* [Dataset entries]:
— Start —

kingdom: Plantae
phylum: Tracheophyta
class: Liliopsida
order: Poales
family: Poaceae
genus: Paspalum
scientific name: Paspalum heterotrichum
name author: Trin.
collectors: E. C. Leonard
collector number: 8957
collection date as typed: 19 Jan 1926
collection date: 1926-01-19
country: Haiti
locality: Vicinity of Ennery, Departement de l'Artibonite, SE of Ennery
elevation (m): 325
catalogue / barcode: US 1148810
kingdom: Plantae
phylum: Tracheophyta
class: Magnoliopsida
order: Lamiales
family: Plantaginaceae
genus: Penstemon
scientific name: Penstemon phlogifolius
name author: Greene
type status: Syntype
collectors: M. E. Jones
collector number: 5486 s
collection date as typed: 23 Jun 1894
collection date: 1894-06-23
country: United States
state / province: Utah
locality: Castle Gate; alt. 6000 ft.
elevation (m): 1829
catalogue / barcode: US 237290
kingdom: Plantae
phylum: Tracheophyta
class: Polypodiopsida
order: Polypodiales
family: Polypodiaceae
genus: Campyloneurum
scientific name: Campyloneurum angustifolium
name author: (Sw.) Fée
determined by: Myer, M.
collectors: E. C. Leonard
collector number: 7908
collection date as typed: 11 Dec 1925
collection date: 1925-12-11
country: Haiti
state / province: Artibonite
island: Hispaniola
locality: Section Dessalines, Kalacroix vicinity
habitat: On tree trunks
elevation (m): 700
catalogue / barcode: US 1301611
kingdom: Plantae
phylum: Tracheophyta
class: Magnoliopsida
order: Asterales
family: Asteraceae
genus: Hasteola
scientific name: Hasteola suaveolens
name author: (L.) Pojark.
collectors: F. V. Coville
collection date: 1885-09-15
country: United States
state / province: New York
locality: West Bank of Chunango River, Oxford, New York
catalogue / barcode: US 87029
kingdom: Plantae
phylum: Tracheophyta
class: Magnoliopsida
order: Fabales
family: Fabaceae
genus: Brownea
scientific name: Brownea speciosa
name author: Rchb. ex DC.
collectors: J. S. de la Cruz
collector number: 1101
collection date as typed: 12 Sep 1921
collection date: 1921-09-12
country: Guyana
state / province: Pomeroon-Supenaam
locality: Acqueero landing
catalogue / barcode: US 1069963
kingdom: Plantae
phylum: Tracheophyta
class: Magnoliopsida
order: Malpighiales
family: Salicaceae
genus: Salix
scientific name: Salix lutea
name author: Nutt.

— End —

* [EXERCISE GOAL]:
Copy the listing above word for word, starting at its very first line and ending at the line that contains "elevation (m): 1829", including that line.

* [WRITTEN RESPONSE]:
kingdom: Plantae
phylum: Tracheophyta
class: Liliopsida
order: Poales
family: Poaceae
genus: Paspalum
scientific name: Paspalum heterotrichum
name author: Trin.
collectors: E. C. Leonard
collector number: 8957
collection date as typed: 19 Jan 1926
collection date: 1926-01-19
country: Haiti
locality: Vicinity of Ennery, Departement de l'Artibonite, SE of Ennery
elevation (m): 325
catalogue / barcode: US 1148810
kingdom: Plantae
phylum: Tracheophyta
class: Magnoliopsida
order: Lamiales
family: Plantaginaceae
genus: Penstemon
scientific name: Penstemon phlogifolius
name author: Greene
type status: Syntype
collectors: M. E. Jones
collector number: 5486 s
collection date as typed: 23 Jun 1894
collection date: 1894-06-23
country: United States
state / province: Utah
locality: Castle Gate; alt. 6000 ft.
elevation (m): 1829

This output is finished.